> WHAT IS EXPECTED: An exact copy of every record is needed, with all pictures omitted.

-- INFORMATION GIVEN follows --

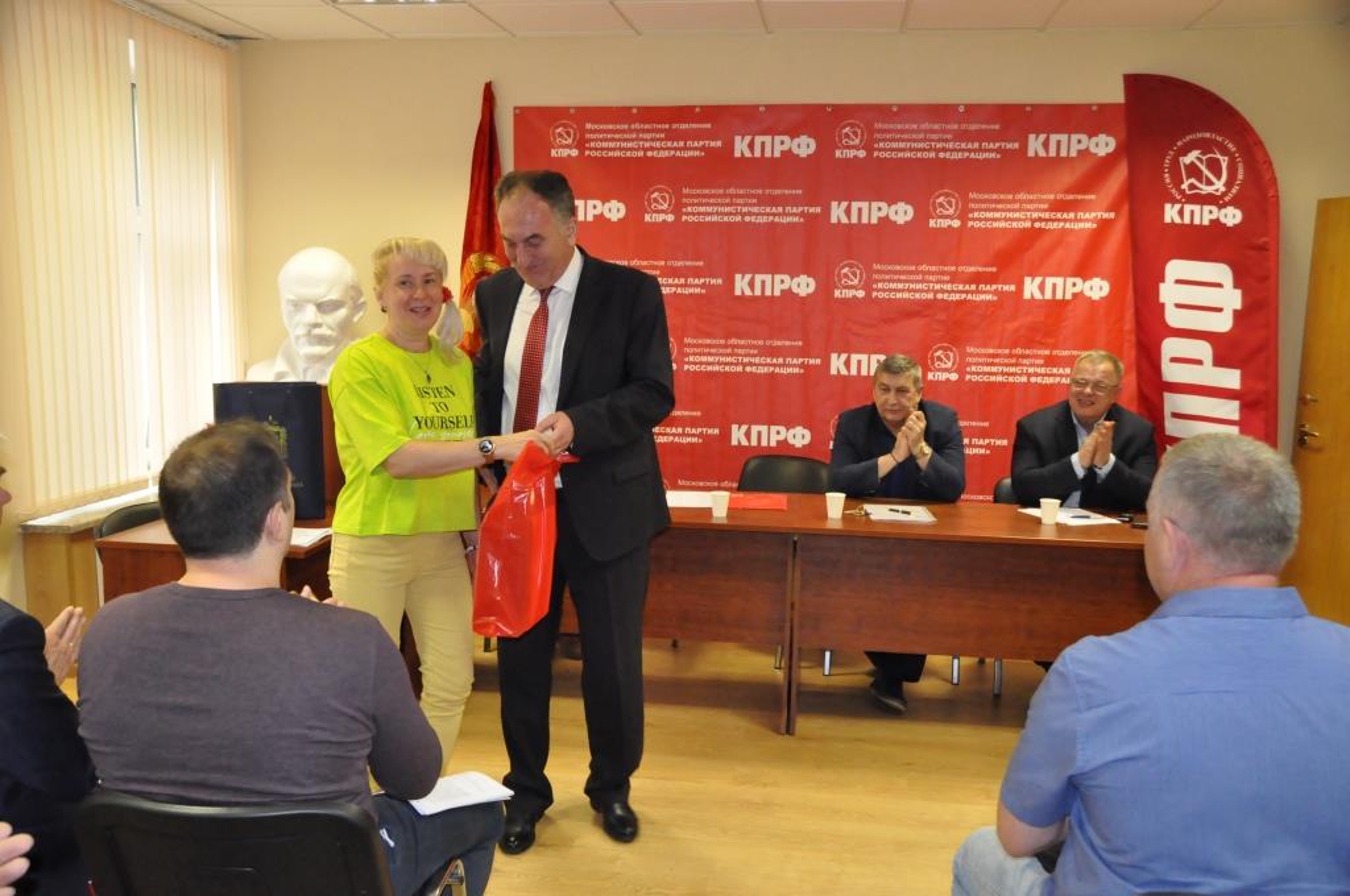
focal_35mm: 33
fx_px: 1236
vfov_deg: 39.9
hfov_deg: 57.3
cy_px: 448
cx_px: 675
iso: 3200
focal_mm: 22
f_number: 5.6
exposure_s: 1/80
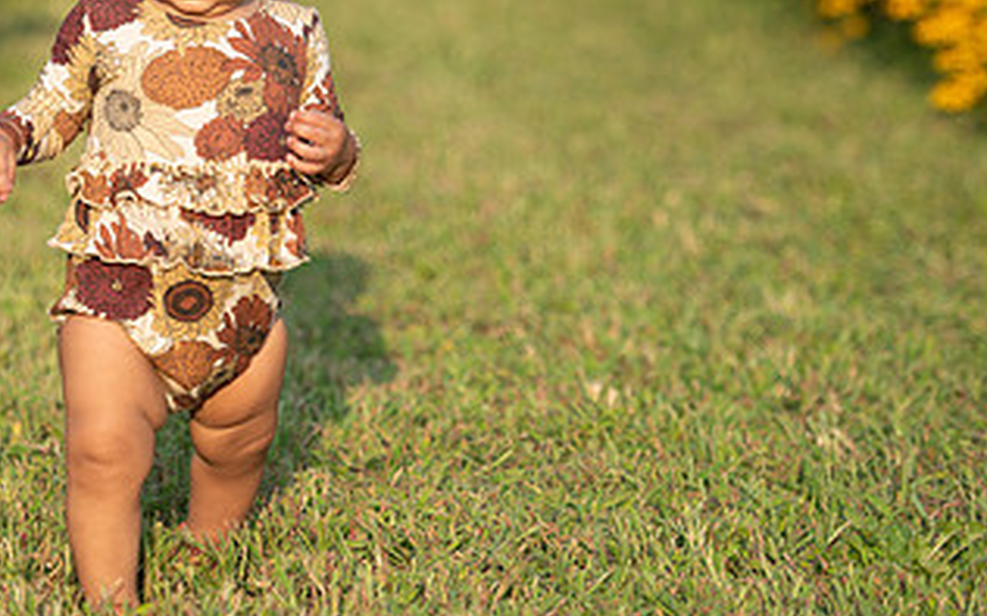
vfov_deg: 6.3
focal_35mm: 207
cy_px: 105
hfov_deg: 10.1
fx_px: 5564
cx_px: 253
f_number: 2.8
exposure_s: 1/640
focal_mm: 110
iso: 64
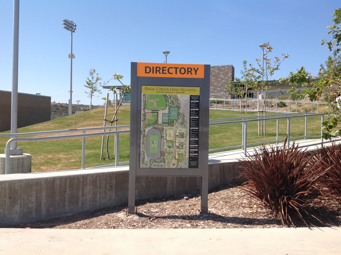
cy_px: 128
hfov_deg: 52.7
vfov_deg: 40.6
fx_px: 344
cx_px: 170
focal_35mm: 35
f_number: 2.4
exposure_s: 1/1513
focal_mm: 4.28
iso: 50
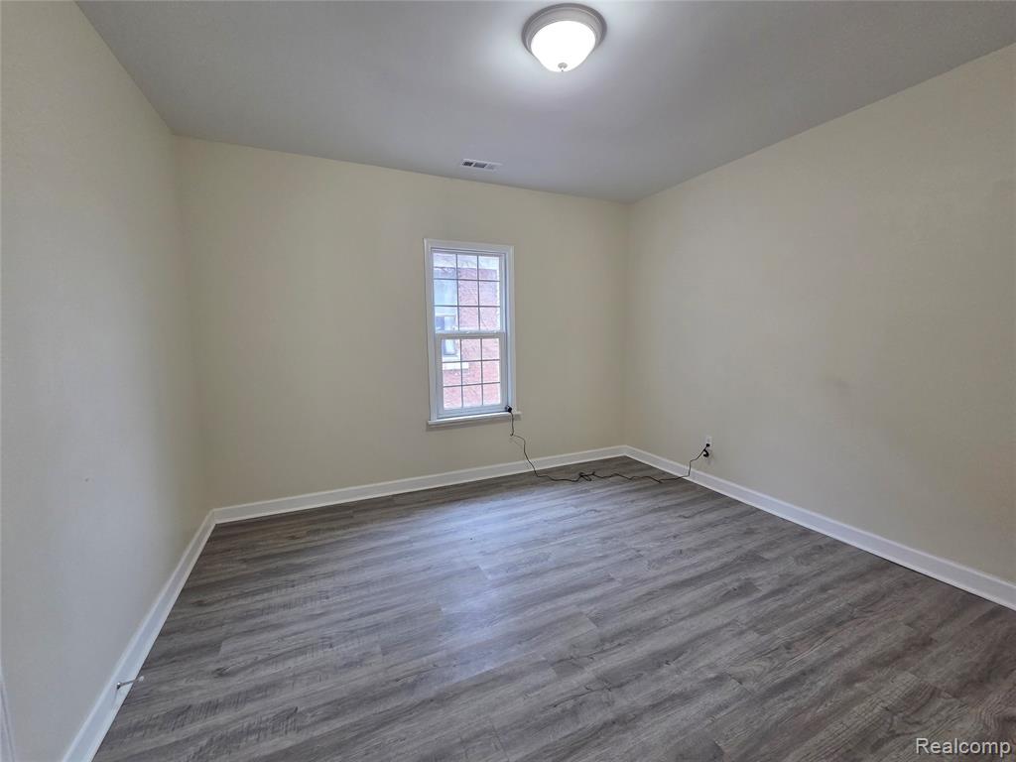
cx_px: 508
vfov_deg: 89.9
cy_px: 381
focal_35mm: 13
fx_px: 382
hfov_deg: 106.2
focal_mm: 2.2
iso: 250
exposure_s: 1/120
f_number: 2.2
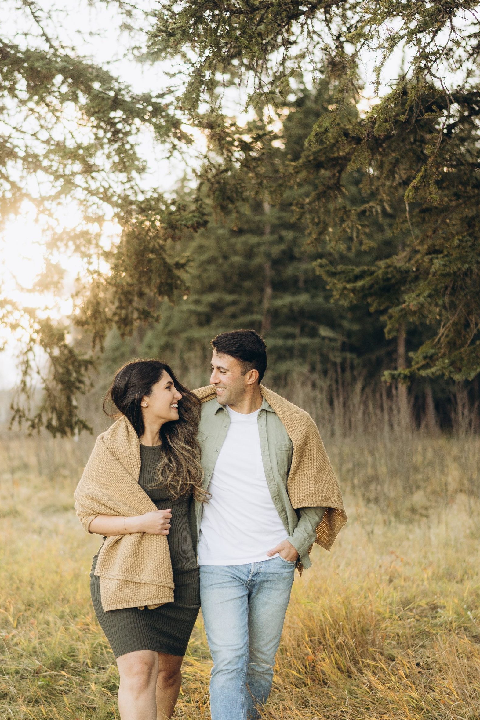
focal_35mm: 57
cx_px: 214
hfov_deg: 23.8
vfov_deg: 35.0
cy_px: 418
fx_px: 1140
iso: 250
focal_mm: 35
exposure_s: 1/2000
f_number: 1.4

-- INFORMATION GIVEN concluded --

> TASK SOLUTION:
focal_35mm: 33
fx_px: 1236
vfov_deg: 39.9
hfov_deg: 57.3
cy_px: 448
cx_px: 675
iso: 3200
focal_mm: 22
f_number: 5.6
exposure_s: 1/80
vfov_deg: 6.3
focal_35mm: 207
cy_px: 105
hfov_deg: 10.1
fx_px: 5564
cx_px: 253
f_number: 2.8
exposure_s: 1/640
focal_mm: 110
iso: 64
cy_px: 128
hfov_deg: 52.7
vfov_deg: 40.6
fx_px: 344
cx_px: 170
focal_35mm: 35
f_number: 2.4
exposure_s: 1/1513
focal_mm: 4.28
iso: 50
cx_px: 508
vfov_deg: 89.9
cy_px: 381
focal_35mm: 13
fx_px: 382
hfov_deg: 106.2
focal_mm: 2.2
iso: 250
exposure_s: 1/120
f_number: 2.2
focal_35mm: 57
cx_px: 214
hfov_deg: 23.8
vfov_deg: 35.0
cy_px: 418
fx_px: 1140
iso: 250
focal_mm: 35
exposure_s: 1/2000
f_number: 1.4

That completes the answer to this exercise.